To better illustrate our data, as the esteemed reviewer suggests, we have added several examples. In the new Table 2, we provide the most distant associations by ChatGPT. In the new Table 3, we provide the most distant associations of the human participants, and also illustrate for the reader how the associations vary for the same participants and different stimuli and for different participants and the same stimuli. Also, appendixes with more raw data will be made available upon the acceptance of the manuscript.
> The experiment was conducted on data from a very narrowly limited area. All stimulus words are already associatively related to each other. The same list of associations, even from a real person, can be suitable for any of the stimulus words. Therefore, it is unclear whether the studied data set is representative enough to draw conclusions about the similarity or difference in the reactions of a person or a synthetic personality. … It is clear that these conclusions are valid only for the narrow sample of data that was studied.
The esteemed reviewer is correct in noting that the stimulus words used in our study belong to a relatively narrow domain. However, we believe that this is justified, as this is also the case for most topical textual content (cf. dictionaries, where terms from different domains have equal chances of being represented). Besides, our selection of the stimuli was performed via corpus-driven approach applied to two real university websites featuring real textual content. Finally, we believe that the validity of our study design is supported by the outcome of testing the hypotheses H1-1 and H1-2: the effect of Is_different_stimulus was significant for both the models and the human participants (p < 0.001). This suggests that they could distinguish the different stimulus words well enough.

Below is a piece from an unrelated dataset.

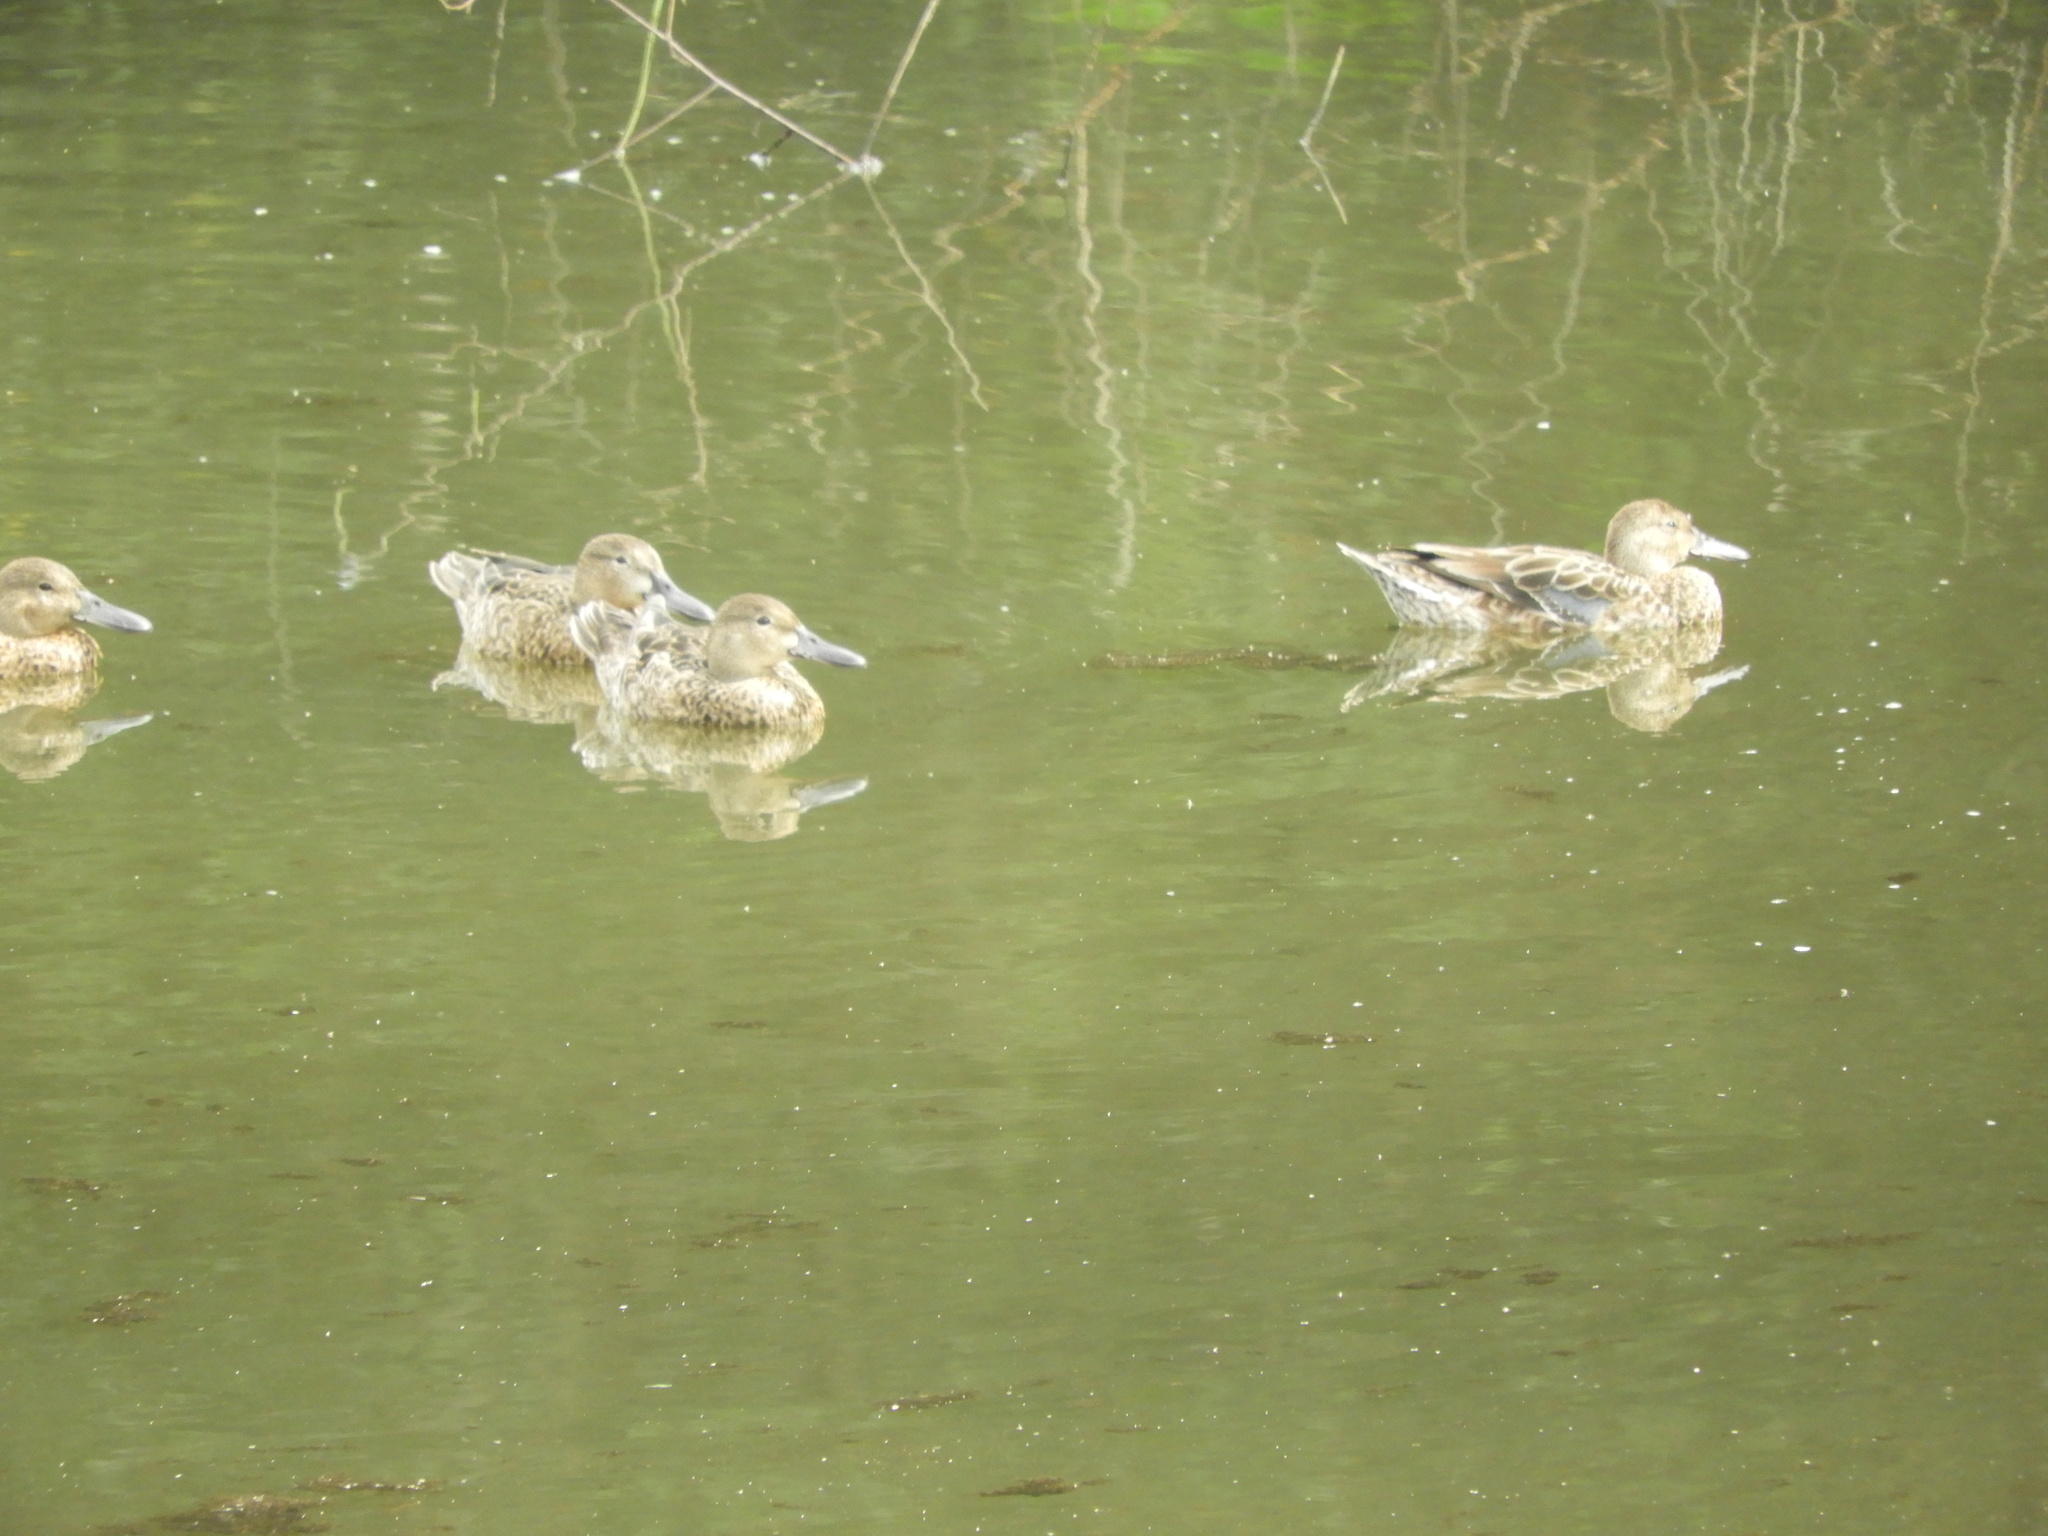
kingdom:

That said, we added a specific notice in the Discussion that our study has been performed for the stimuli and associations belonging to a specific domain.
Author Response File: Author Response.pdf
Round 2
Reviewer 2 Report
Comments and Suggestions for AuthorsThe authors have made considerable efforts to address the comments, and I am satisfied with the revised manuscript.
Reviewer 3 Report
Comments and Suggestions for AuthorsThe authors took into account the reviewer's comments, improving the presentation of the article material. The description of the mathematical model and the experimental part has been expanded. The question of the representativeness of the studied data remains open, since the stimuli words are associatively related to each other. It is recommended to take this into account in further research. I recommend this version of the article for publication as one of the pilot studies in this direction.